Jerry GROVER, Petitioner-Appellant,
v.
UNITED STATES of America, Respondent-Appellee.
No. 94-2552.
United States Court of Appeals, Seventh Circuit.
Submitted June 16, 1995.*
Decided July 6, 1995.
Before BAUER, EASTERBROOK and MANION, Circuit Judges.
ORDER
A guilty plea to a 21 U.S.C. Sec. 846 charge resulted in a 151-month sentence for Jerry Grover. Grover filed a notice of appeal, but his attorney filed an Anders brief stating that the appeal would be frivolous. After considering Grover's response to the Cir. Rule 51(a) motion, we concluded that an appeal on the grounds stated by Grover would be frivolous and granted his defense counsel's motion to withdraw and dismissed the appeal. United States v. Grover, No. 93-2380, 1993 U.S. App. (7th Cir.).
Grover now brings a Sec. 2255 motion. The district court noted that all but one of the issues raised-breach of plea agreement, not getting a three-point deduction for acceptance of responsibility, inability to pay court-imposed fine, challenges to the sentencing findings by the trial judge, and ineffective assistance of counsel-were issues that could have been (or were) raised on the direct appeal, and were thus improper grounds for a Sec. 2255 motion under Belford v. United States, 975 F.2d 310, 313 (7th Cir. 1992).
The district court expressed doubt whether the ineffective assistance claim had been preserved, but found it was meritless because there was neither the prejudice nor the performance below an objective standard of reasonableness required by Strickland v. Washington, 466 U.S. 668 (1984).
On appeal, Grover does not address the district court's finding that Belford precludes most of the grounds he raised in his Sec. 2255 motion. That finding was correct: the direct appeal reached all of the issues presented here, except for the ineffective assistance claim, and found them frivolous. Section 2255 cannot be used to resuscitate these adjudicated claims.
Grover, without adding any post-trial evidence, seeks to have his conviction overturned because of ineffective assistance of counsel. The dismissal of the direct appeal reserved the question of whether Grover had ineffective assistance of counsel for a future Sec. 2255 proceeding. This was perhaps problematic: Guinan v. United States, 6 F.3d 468, 471-72 (7th Cir. 1993), decided nearly three months before Grover, stated a general rule that ineffective assistance claims based entirely on the trial record must be brought on direct appeal or waived at future Sec. 2255 proceedings. It further held that a defendant was entitled to choose whether he wished to bring a claim of ineffective assistance on direct appeal without the benefit of post-trial evidence. Id at 471-73. It would have been Grover's responsibility to bring this error in an adverse decision to the court's attention in a motion to reconsider. By failing to do so, he waived the issue. The United States Attorney's Office, however, has waived the waiver issue, we assume intentionally. Grover, therefore, will not be penalized for this series of errors, and we may decide the issue on the merits rather than on a procedural technicality.

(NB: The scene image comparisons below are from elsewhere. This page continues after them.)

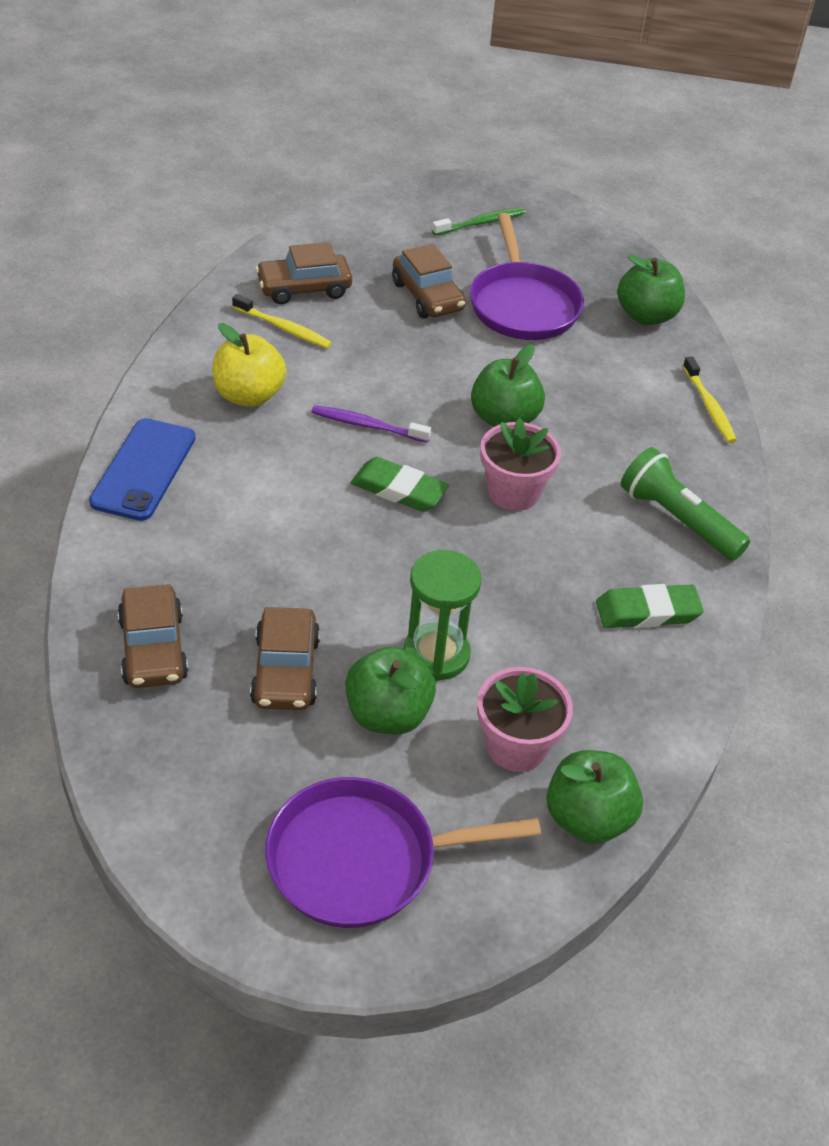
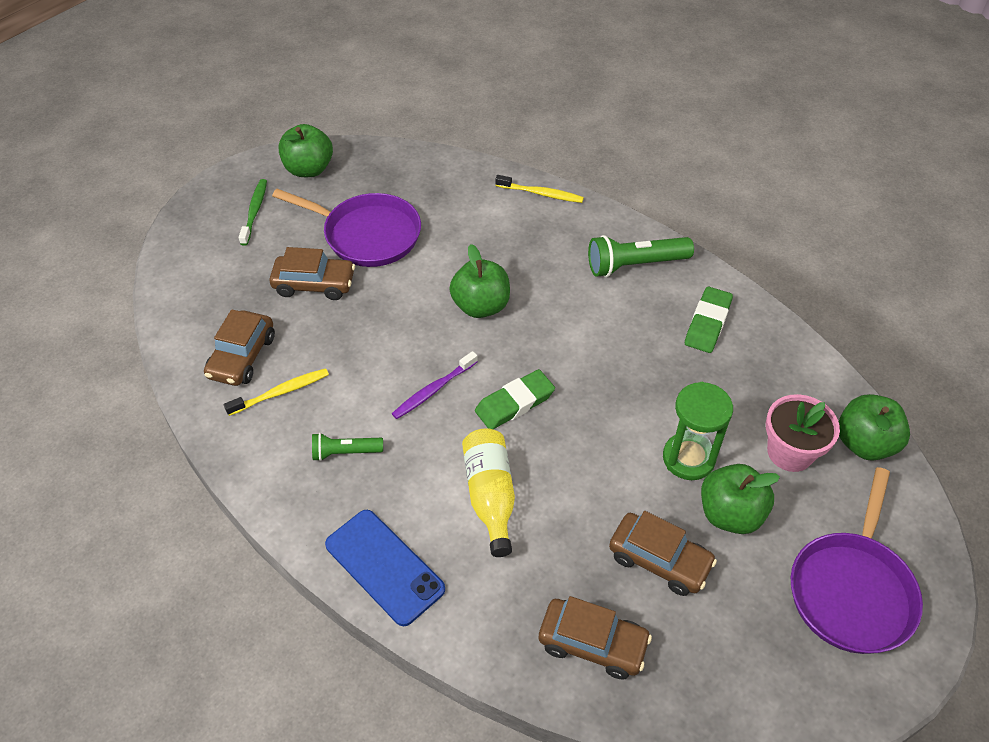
camera: 55 degrees left, 5 degrees up
(249, 395) = (345, 452): yellow apple -> green flashlight
(272, 512) = (490, 495): none -> yellow bottle
(513, 492) = (558, 337): pink flower pot -> none
(646, 315) = (429, 176): green apple -> green apple (309, 169)

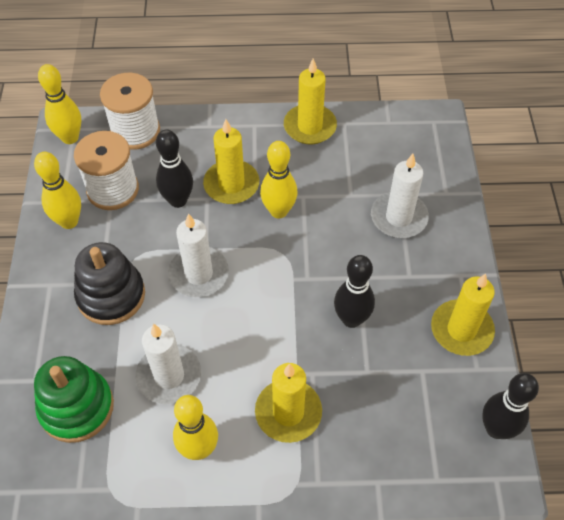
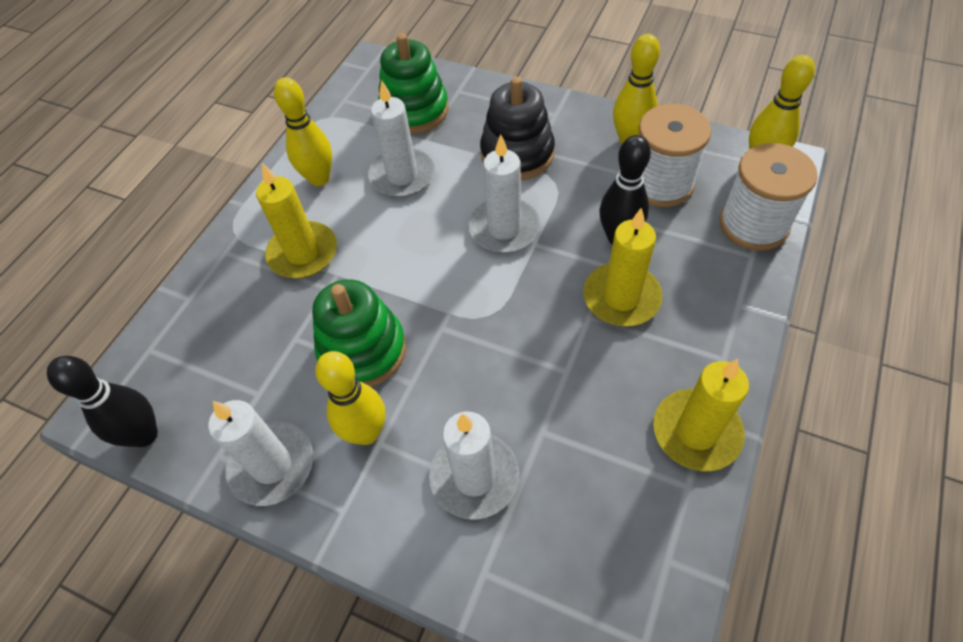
camera: 120 degrees right, 0 degrees up
(279, 211) = (555, 334): yellow bowling pin -> yellow bowling pin (366, 432)
(351, 319) = (363, 350): black bowling pin -> green stacking toy
(461, 330) = (272, 465): yellow candle -> white candle

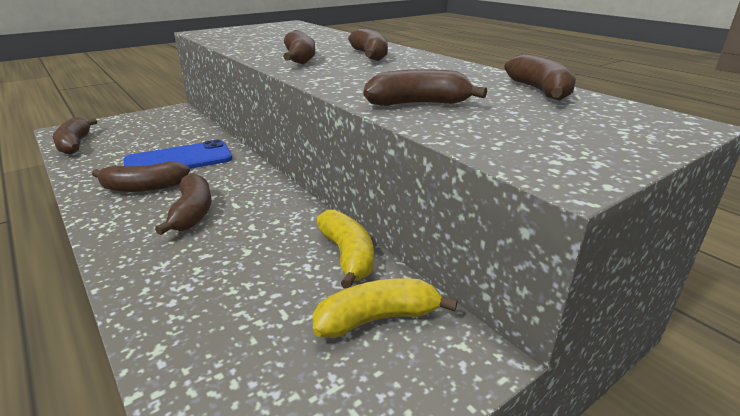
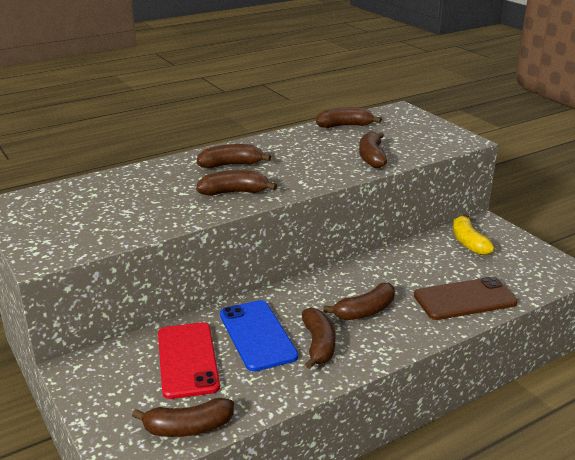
camera: 85 degrees left, 0 degrees up
(160, 138) = (187, 360): none -> red phone
(186, 298) = (465, 299): none -> brown phone
(192, 213) = (365, 311): brown banana -> brown banana turned 150 degrees clockwise
(347, 256) = (416, 249): yellow banana -> none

On the direct appeal this court, citing United States v. Booker, 981 F.2d 289, 292 (7th Cir. 1992), warned Grover that he would face a heavy burden in rebutting the presumption that his counsel's performance was effective, and that he must be prepared to support his claims with evidence. No evidence was presented, other than Grover's own recitation of the chronology of the case, a chronology that indicates that he approached his attorney seeking a change of plea from "not guilty" to "guilty" after his family told him that his co-conspirators had "flipped" and had told the government of his involvement in the drug conspiracy. "Implausible" is the most charitable way to characterize Grover's claim that his guilty plea was coerced by his attorney. The facts alleged certainly do not rise to the level of the allegations in Daniels v. United States, 54 F.3d 290 (7th Cir. 1995), that merited a remand.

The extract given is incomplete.